= Sisimiut TV =

Sisimiut TV is a local television station from the city of Sisimiut in Greenland. It produces local television programmes and distributes them to KNR1 via a sharing agreement initiated in 2016.

==History==
The TV association was founded on 1 February 1971, at a time when there was still no official television station in Greenland.

In 2002, it, alongside Nuuk TV received a permit from Tele-Post to broqdcast a digital subscription service using the DVB-T standard.

The Press Council of Greenland criticised Sisimiut TV's filming of a room in the city's medical clinic in May that year, which was done without the consent of the clinic.

In 2009, Palle Lennert (director since 2006) resigned; the station's entrance only showed closure messages for either sickness or other reasons, while hiding the real reason. The company was fixing its dire economical situation, but certain documents were lost and the administrative council was dissolved. Three former members attempted to revive it. The 300 subscribers had to suspend their actions on the channel and were calling for a new meeting by September.

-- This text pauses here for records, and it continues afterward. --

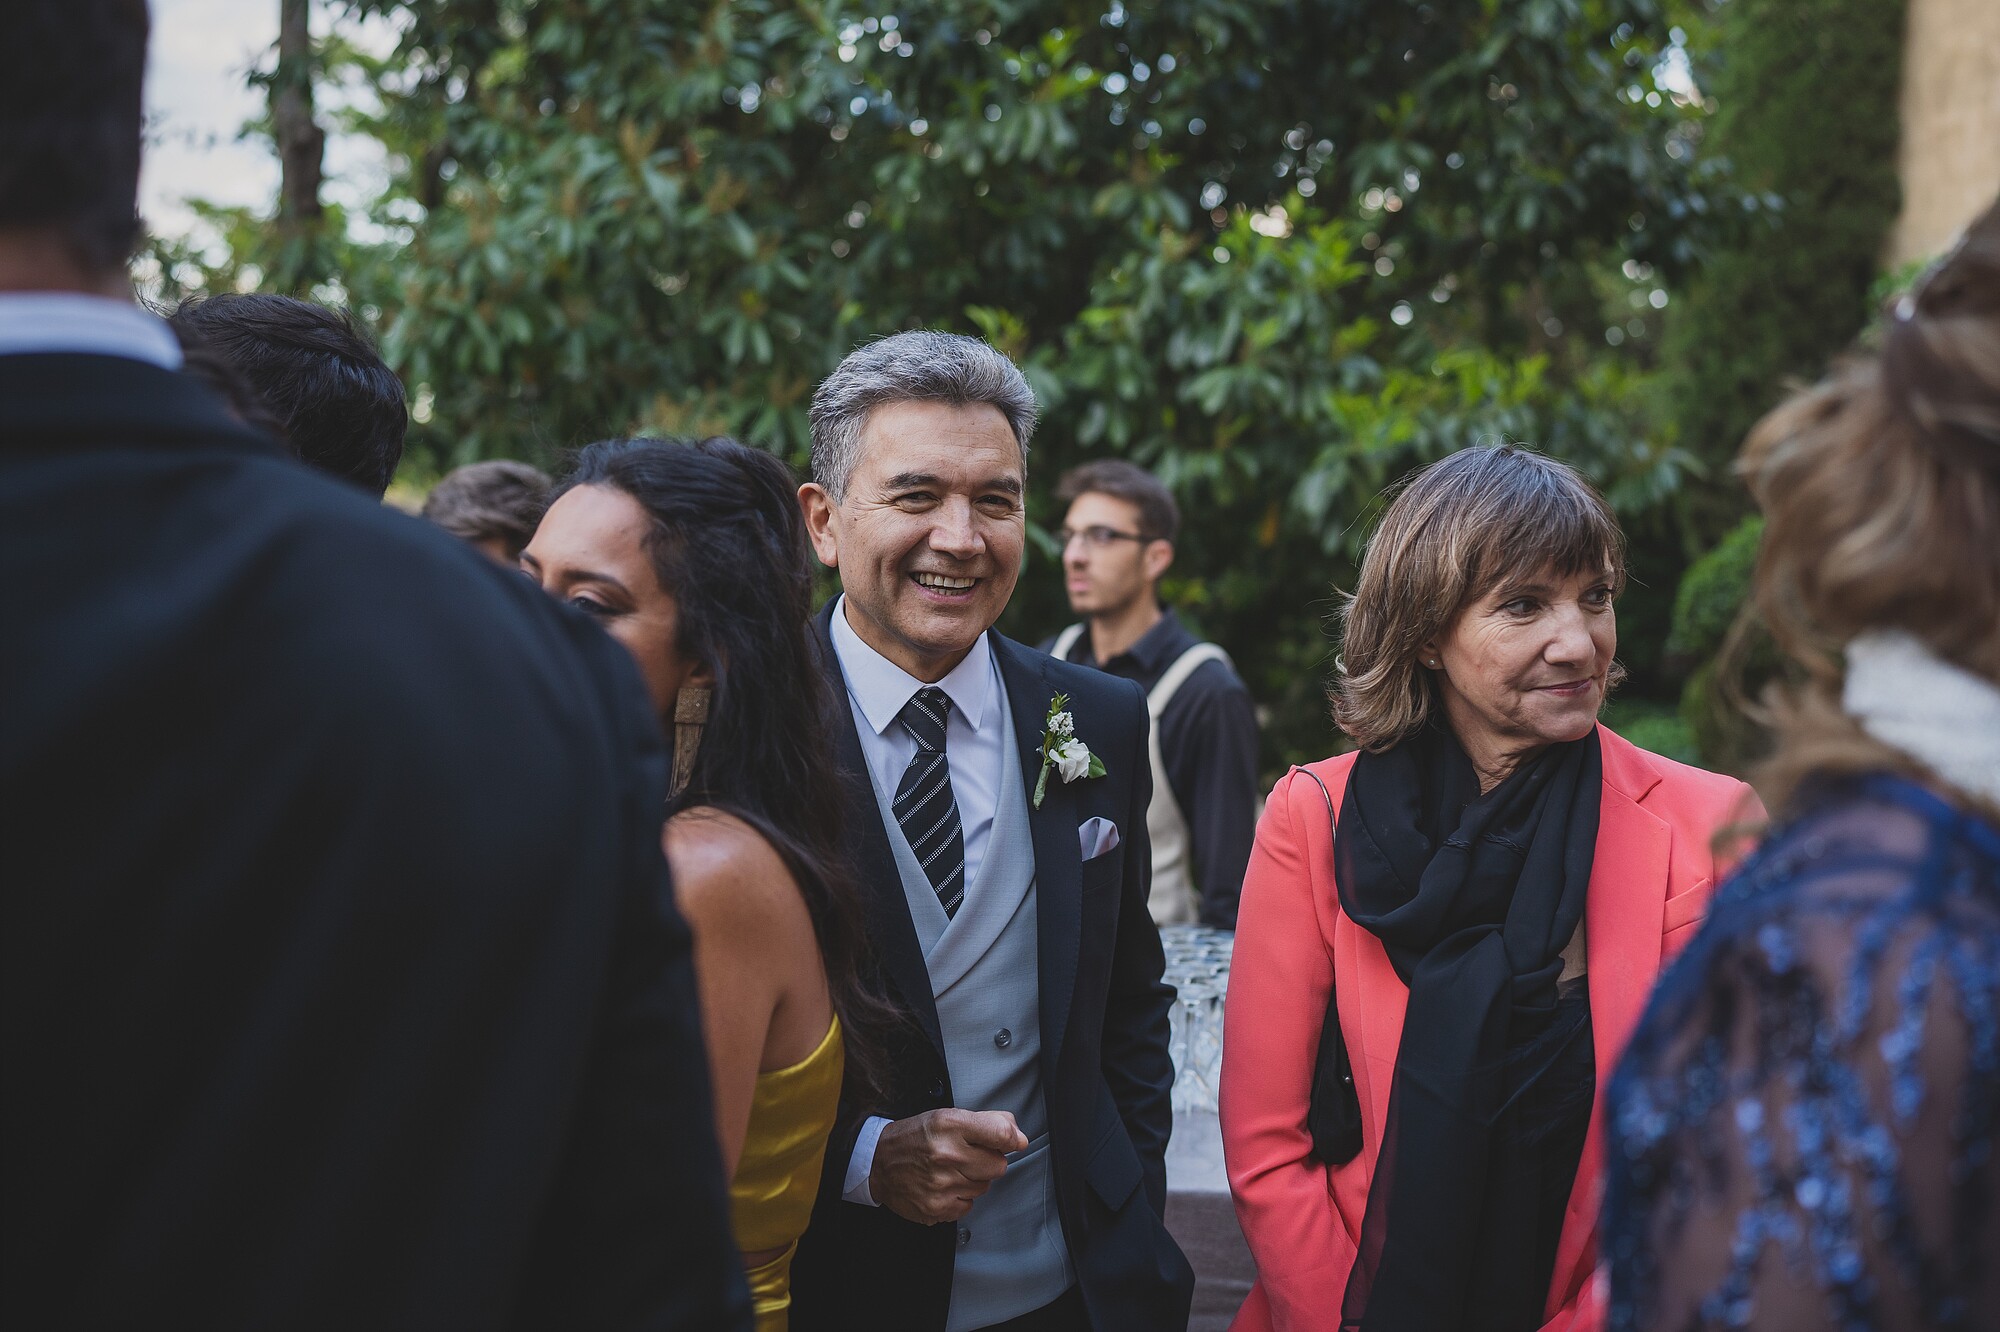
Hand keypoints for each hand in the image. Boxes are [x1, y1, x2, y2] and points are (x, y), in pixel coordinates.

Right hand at [869, 1108, 1028, 1224]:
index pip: (1001, 1134)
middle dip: (988, 1161)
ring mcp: (941, 1184)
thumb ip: (987, 1122)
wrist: (877, 1163)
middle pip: (998, 1166)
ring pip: (984, 1187)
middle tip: (969, 1155)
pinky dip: (959, 1197)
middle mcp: (946, 1155)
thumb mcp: (947, 1116)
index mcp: (950, 1125)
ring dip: (973, 1179)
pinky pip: (968, 1206)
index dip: (1012, 1139)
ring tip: (950, 1170)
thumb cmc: (914, 1137)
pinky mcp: (936, 1208)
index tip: (1013, 1142)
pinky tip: (943, 1185)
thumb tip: (1018, 1137)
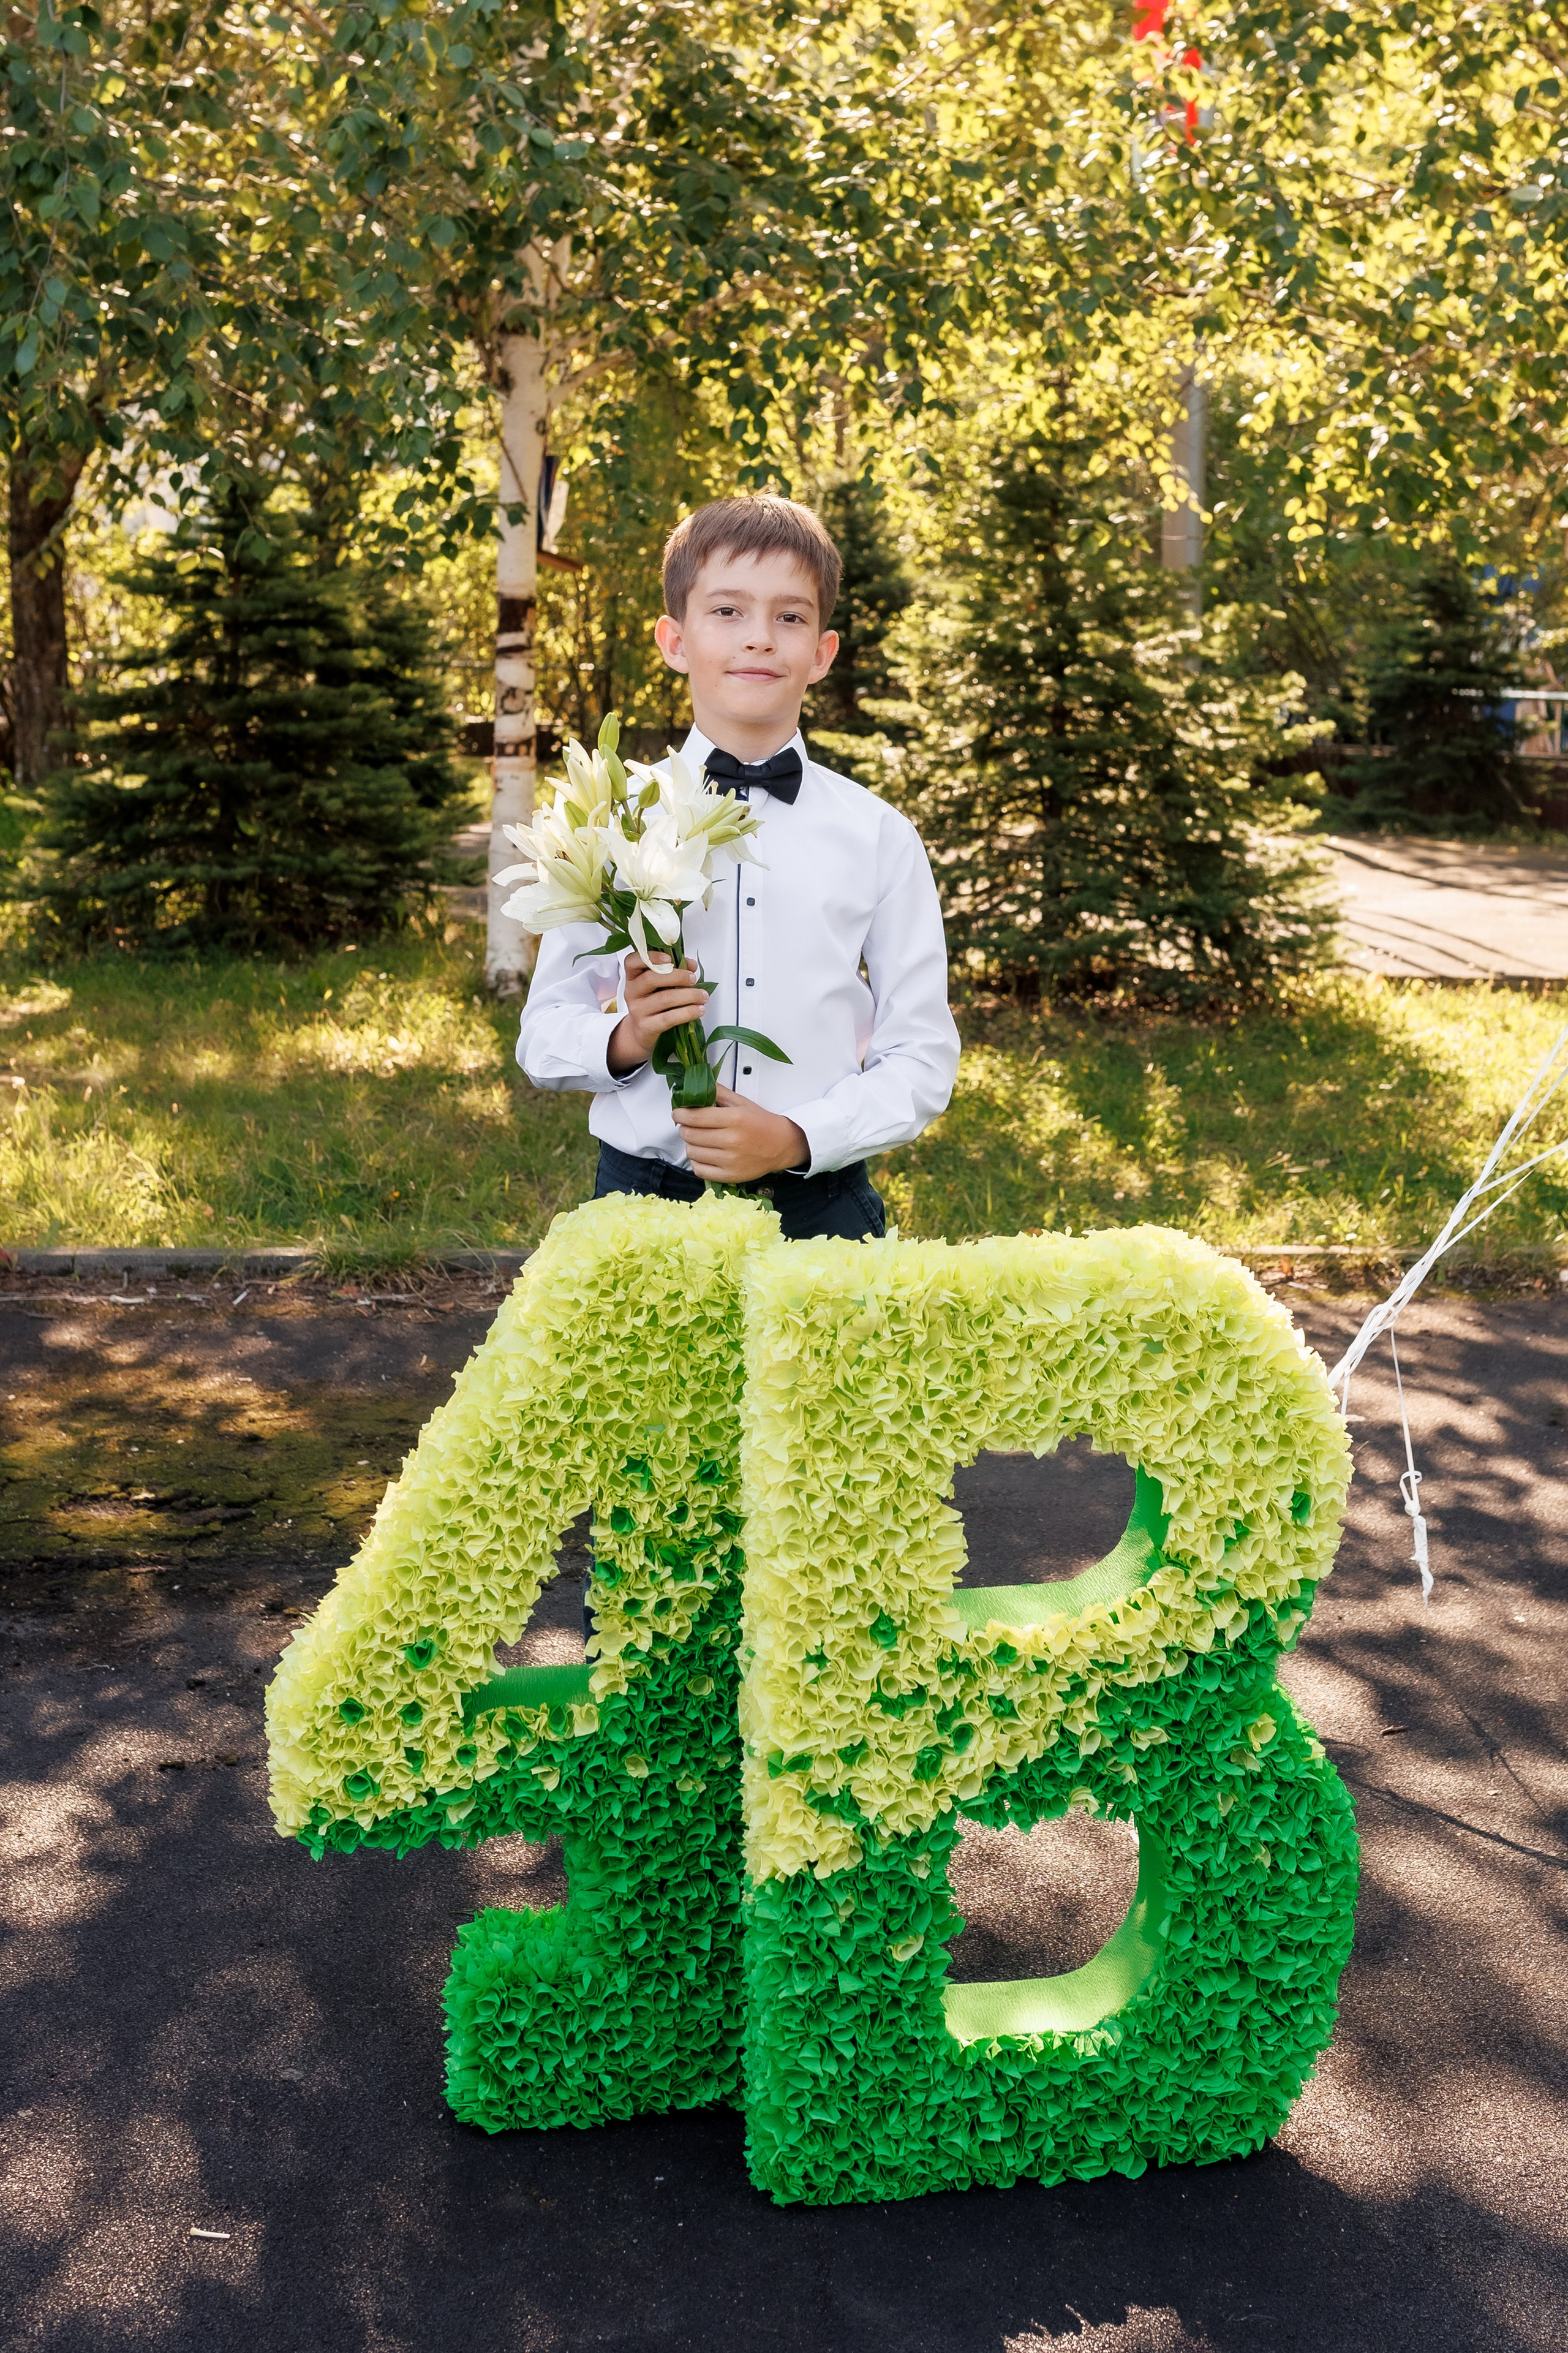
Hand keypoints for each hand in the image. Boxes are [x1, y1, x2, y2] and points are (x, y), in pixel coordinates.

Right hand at [607, 954, 709, 1076]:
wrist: (641, 1032)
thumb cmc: (653, 1004)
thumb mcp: (659, 986)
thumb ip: (674, 971)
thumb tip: (691, 965)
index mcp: (633, 978)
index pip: (632, 961)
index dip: (651, 957)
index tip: (669, 959)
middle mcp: (632, 993)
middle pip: (651, 979)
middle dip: (677, 976)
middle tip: (693, 979)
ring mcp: (638, 1010)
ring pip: (664, 999)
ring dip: (688, 995)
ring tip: (702, 996)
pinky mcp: (647, 1027)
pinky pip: (669, 1018)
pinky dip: (687, 1013)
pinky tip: (698, 1010)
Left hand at [673, 1085, 808, 1185]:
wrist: (781, 1145)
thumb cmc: (761, 1123)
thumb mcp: (741, 1102)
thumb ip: (718, 1093)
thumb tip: (697, 1084)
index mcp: (734, 1119)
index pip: (694, 1117)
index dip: (680, 1114)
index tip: (678, 1113)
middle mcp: (732, 1140)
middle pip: (690, 1134)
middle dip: (684, 1128)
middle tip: (689, 1125)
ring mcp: (730, 1160)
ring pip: (692, 1153)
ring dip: (691, 1145)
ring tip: (699, 1139)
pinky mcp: (729, 1175)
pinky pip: (699, 1170)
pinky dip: (697, 1162)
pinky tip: (704, 1154)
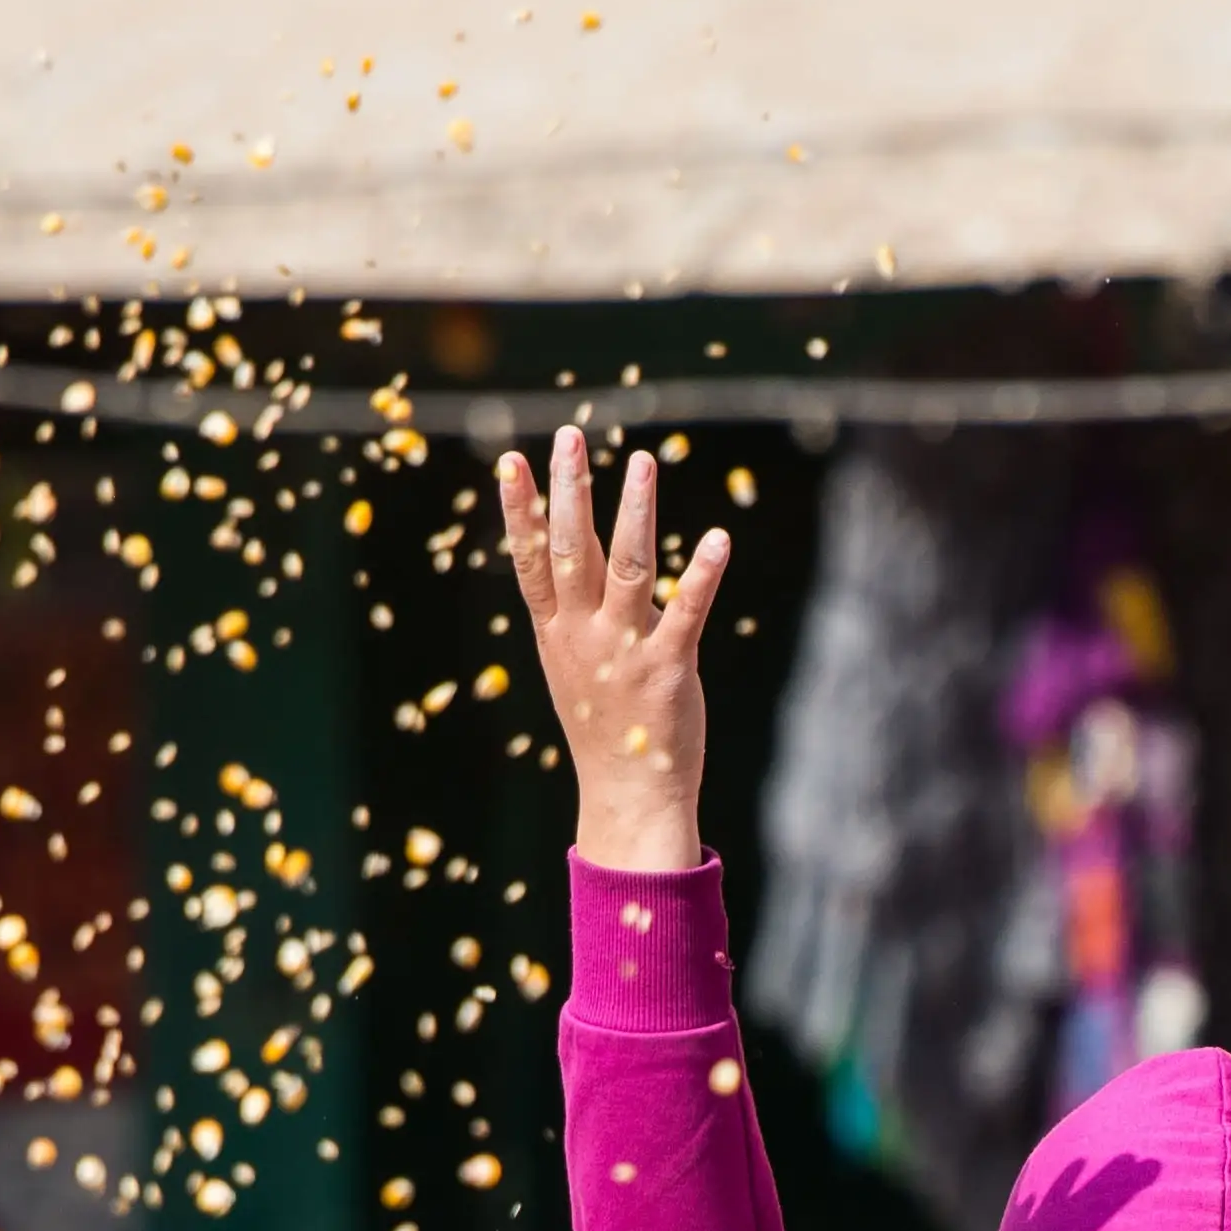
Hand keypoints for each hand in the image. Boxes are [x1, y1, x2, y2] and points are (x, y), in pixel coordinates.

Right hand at [492, 425, 732, 874]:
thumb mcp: (576, 660)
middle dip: (568, 491)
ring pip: (628, 568)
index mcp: (555, 631)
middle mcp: (582, 635)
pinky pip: (687, 612)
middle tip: (569, 436)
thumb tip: (592, 544)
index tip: (512, 460)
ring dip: (634, 511)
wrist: (628, 794)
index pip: (530, 560)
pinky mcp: (669, 667)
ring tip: (642, 462)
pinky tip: (718, 538)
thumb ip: (582, 604)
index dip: (519, 510)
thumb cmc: (607, 723)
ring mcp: (623, 650)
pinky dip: (702, 574)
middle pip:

Their website contained references to the encrypted package, which included TV 2 Zulu, but the encrypted channels weren't working for a month. With its directive sacked, the company in September rejected a proposal from the mainland Danish operations of Canal Digital to pay its DKK 1,65 million in debt. Sisimiut TV was on the verge of bankruptcy. Simon Olsen took over the role of president in late October and announced a plan to remove its debt of upwards of DKK 4 million. The signals from Canal Digital were expected to be restored on 28 October.